8th Hepex webinar: Running operational HEPS as small research group: is it more difficult to start with it or to give it up?

8th Hepex webinar: Running operational HEPS as small research group: is it more difficult to start with it or to give it up?

Speaker: Dr Massimiliano Zappa, Mountain Hydrology and Mass Movements, Swiss Federal Institute for Forest, Snow and Landscape Research WSL, Dübendorf (CH)

Date and time: Friday, September 27, 2013 3:00 pm GMT Summer Time (London, UTC+01:00)

Watch the seminar again on YouTube

Abstract: Back in September 2005 Switzerland was coming of its most severe large scale-flood in almost one century. At that time in Switzerland operational hydrology was limited to the real-time deterministic forecast system of the Swiss Federal Office for Environment. The System was based on the HBV model, was focused on the large rivers downstream from the major lakes and was run manually. It was just some months before, where we decided to take profit of the real-time meteorological database used for avalanche warning, to establish a first operationally running real-time system for mesoscale Swiss basins in the upstream area of the major lakes. This real-time system called IFKIS-Hydro, started operations in September 2005 and was first focused on the Canton of Glarus. This area, together with the Verzasca area, should become our favorite test bed to implement new operational forecasting systems, with increasing degree of complexity. The MAP-D-PHASE initiative, the COST731 Action and the EU-Project IMPRINTS gave a boost to our commitment to use of real-time probabisilitc approaches at the interface between science and end-users.
In this seminar I will present will present some operational systems we developed. Among them:
• The real-time hydrological ensemble prediction systems (HEPS) for the city of Zürich, operational since 2008
• The operational use of rainfall radar uncertainty for flash-flood forecasting in the Verzasca river, operational since 2007
• The new platform “www.drought.ch” for early identification of drought in Switzerland, operational since June 2013
• The early warning tool for flash-floods based on IDF-Curves operational for Southern Switzerland since July 2013.
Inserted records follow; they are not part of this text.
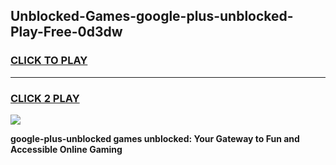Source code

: 
## Unblocked-Games-google-plus-unblocked-Play-Free-0d3dw
<h3>
<a href="https://premium76.site?title=google-plus-unblocked&ref=18A1">CLICK TO PLAY</a></h3>
<hr>

<h3>
<a href="https://premium76.site?title=google-plus-unblocked&ref=18A1">CLICK 2 PLAY</a>
  
</h3>

<a href="https://premium76.site?title=google-plus-unblocked&ref=18A1"><img src="https://clearcache.store/games.png"></a>


**google-plus-unblocked games unblocked: Your Gateway to Fun and Accessible Online Gaming**
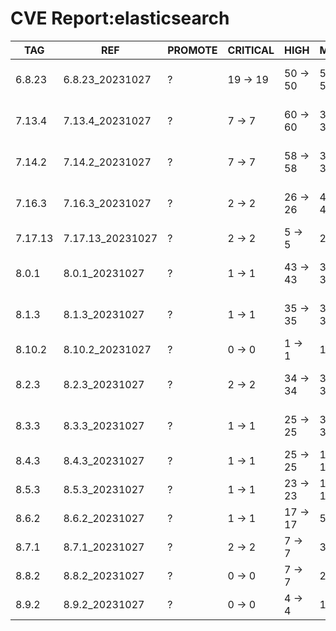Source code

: # CVE Report:elasticsearch
|   TAG   |       REF        | PROMOTE | CRITICAL |   HIGH   |   MEDIUM   |    LOW     | UNKNOWN |
|---------|------------------|---------|----------|----------|------------|------------|---------|
| 6.8.23  | 6.8.23_20231027  | ?       | 19 -> 19 | 50 -> 50 | 507 -> 507 | 554 -> 554 | 0 -> 0  |
| 7.13.4  | 7.13.4_20231027  | ?       | 7 -> 7   | 60 -> 60 | 389 -> 389 | 263 -> 263 | 0 -> 0  |
| 7.14.2  | 7.14.2_20231027  | ?       | 7 -> 7   | 58 -> 58 | 398 -> 398 | 263 -> 263 | 0 -> 0  |
| 7.16.3  | 7.16.3_20231027  | ?       | 2 -> 2   | 26 -> 26 | 421 -> 421 | 207 -> 207 | 0 -> 0  |
| 7.17.13 | 7.17.13_20231027 | ?       | 2 -> 2   | 5 -> 5   | 22 -> 22   | 23 -> 23   | 0 -> 0  |
| 8.0.1   | 8.0.1_20231027   | ?       | 1 -> 1   | 43 -> 43 | 390 -> 390 | 201 -> 201 | 0 -> 0  |
| 8.1.3   | 8.1.3_20231027   | ?       | 1 -> 1   | 35 -> 35 | 382 -> 382 | 180 -> 180 | 0 -> 0  |
| 8.10.2  | 8.10.2_20231027  | ?       | 0 -> 0   | 1 -> 1   | 17 -> 17   | 21 -> 21   | 0 -> 0  |
| 8.2.3   | 8.2.3_20231027   | ?       | 2 -> 2   | 34 -> 34 | 370 -> 370 | 166 -> 166 | 0 -> 0  |
| 8.3.3   | 8.3.3_20231027   | ?       | 1 -> 1   | 25 -> 25 | 357 -> 357 | 166 -> 166 | 0 -> 0  |
| 8.4.3   | 8.4.3_20231027   | ?       | 1 -> 1   | 25 -> 25 | 139 -> 139 | 69 -> 69   | 0 -> 0  |
| 8.5.3   | 8.5.3_20231027   | ?       | 1 -> 1   | 23 -> 23 | 117 -> 117 | 57 -> 57   | 0 -> 0  |
| 8.6.2   | 8.6.2_20231027   | ?       | 1 -> 1   | 17 -> 17 | 54 -> 54   | 53 -> 53   | 0 -> 0  |
| 8.7.1   | 8.7.1_20231027   | ?       | 2 -> 2   | 7 -> 7   | 33 -> 33   | 38 -> 38   | 0 -> 0  |
| 8.8.2   | 8.8.2_20231027   | ?       | 0 -> 0   | 7 -> 7   | 22 -> 22   | 27 -> 27   | 0 -> 0  |
| 8.9.2   | 8.9.2_20231027   | ?       | 0 -> 0   | 4 -> 4   | 18 -> 18   | 23 -> 23   | 0 -> 0  |
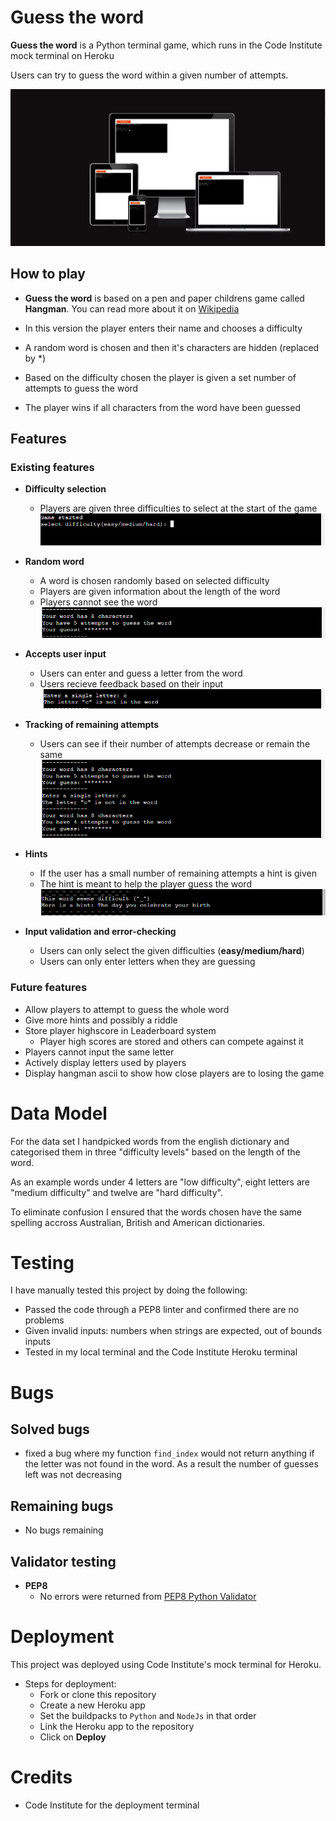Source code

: # Guess the word

**Guess the word** is a Python terminal game, which runs in the Code Institute mock terminal on Heroku

Users can try to guess the word within a given number of attempts. 

![Screenshot of the website provided by amiresponsive showcasing the responsiveness of the site.](./assets/images/readme-images/am_i_responsive_python_game.png)

## How to play

* **Guess the word** is based on a pen and paper childrens game called **Hangman**. You can read more about it on [Wikipedia](https://en.wikipedia.org/wiki/Hangman_(game))
 
* In this version the player enters their name and chooses a difficulty
* A random word is chosen and then it's characters are hidden (replaced by *)
* Based on the difficulty chosen the player is given a set number of attempts to guess the word
* The player wins if all characters from the word have been guessed

## Features

### Existing features
- **Difficulty selection**
  - Players are given three difficulties to select at the start of the game
![Screenshot of command line displaying difficulty input.](./assets/images/readme-images/Difficulty_selection_python_game.png)
- **Random word** 
   - A word is chosen randomly based on selected difficulty 
   - Players are given information about the length of the word
   - Players cannot see the word
![Screenshot of command line displaying hidden secret word players have to guess.](./assets/images/readme-images/secret_word_data_python.png)

- **Accepts user input** 
   - Users can enter and guess a letter from the word
   - Users recieve feedback based on their input
![Screenshot of command line displaying letter input.](./assets/images/readme-images/letter_input_python.png)

- **Tracking of remaining attempts**
  - Users can see if their number of attempts decrease or remain the same
![Screenshot of command line displaying remaining number of attempts.](./assets/images/readme-images/number_of_guesses_python.png)

- **Hints**
  - If the user has a small number of remaining attempts a hint is given
  - The hint is meant to help the player guess the word
![Screenshot of command line displaying hint given to the player.](./assets/images/readme-images/hint_given_python.png)

- **Input validation and error-checking**
  - Users can only select the given difficulties (**easy/medium/hard**)
  - Users can only enter letters when they are guessing



### Future features
  - Allow players to attempt to guess the whole word
  - Give more hints and possibly a riddle
  - Store player highscore in Leaderboard system
    - Player high scores are stored and others can compete against it
  - Players cannot input the same letter 
  - Actively display letters used by players
  - Display hangman ascii to show how close players are to losing the game

# Data Model

For the data set I handpicked words from the english dictionary and categorised them in three "difficulty levels" based on the length of the word.

As an example words under 4 letters are "low difficulty", eight letters are "medium difficulty" and twelve are "hard difficulty".

To eliminate confusion I ensured that the words chosen have the same spelling accross Australian, British and American dictionaries.

# Testing
I have manually tested this project by doing the following:
  - Passed the code through a PEP8 linter and confirmed there are no problems
  - Given invalid inputs: numbers when strings are expected, out of bounds inputs
  - Tested in my local terminal and the Code Institute Heroku terminal

# Bugs 

## Solved bugs
   - fixed a bug where my function `find_index` would not return anything if the letter was not found in the word. As a result the number of guesses left was not decreasing

## Remaining bugs
   - No bugs remaining

## Validator testing

   - **PEP8**
     - No errors were returned from [PEP8 Python Validator](https://pep8ci.herokuapp.com/)

# Deployment
This project was deployed using Code Institute's mock terminal for Heroku.
  - Steps for deployment: 
    - Fork or clone this repository
    - Create a new Heroku app
    - Set the buildpacks to `Python` and `NodeJs` in that order
    - Link the Heroku app to the repository
    - Click on **Deploy**

# Credits
  - Code Institute for the deployment terminal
Teasers of each product are also published at http://hydro.slf.ch/sihl/chysghl/. This is also the link I will use to guide this webinar.
We have now since almost 9 year a 365 days-per-year commitment to our experiment. At some point we operationally run HEPS for over 30 basins, and this with only 1.5 persons allocated to this task. After a major crash due to data overflow in July 2011 we sadly had to decide if we shall continue or not. We finally reduced the number of experiments to about 20 basins, which still give us every week up to 2 GB of compressed data to archive for evaluation an science. Since the last crash we invested money in additional backup-solutions and computing power. Now the number of experiments is increasing again. Fortunately, some of the data collected allowed us to make novel contributions to science. Was it all worth it? Oh YES!
Will we give up? No way!

About the speaker: Dr Massimiliano Zappa (born in 1975) is hydrologist. He works on operational flood forecast systems and process related catchment hydrology. His research interests focus on spatially distributed modelling of hydrological processes at different spatial and temporal scales. He completed in 2002 a Phd at the Institute of Atmospheric and Climate Sciences (ETH Zurich). In 2003 he joined the Swiss Federal Research Institute WSL (head of the Hydrological Forecasts group since 2006) where he focussed on applied research for operational flood warning systems including warning systems for the Three Gorges Dam Reservoir (PR China), the Swiss Canton of Glarus and the city of Zürich. He has been included as a national delegate in the Management Committee of COST-731 (‘Propagation of Uncertainty in Advanced Meteo-Hydrological Forecast Systems’) and is also National delegate in the Northern European FRIEND (Flow Regimes from International Experimental and Network Data) Low-Flow working group.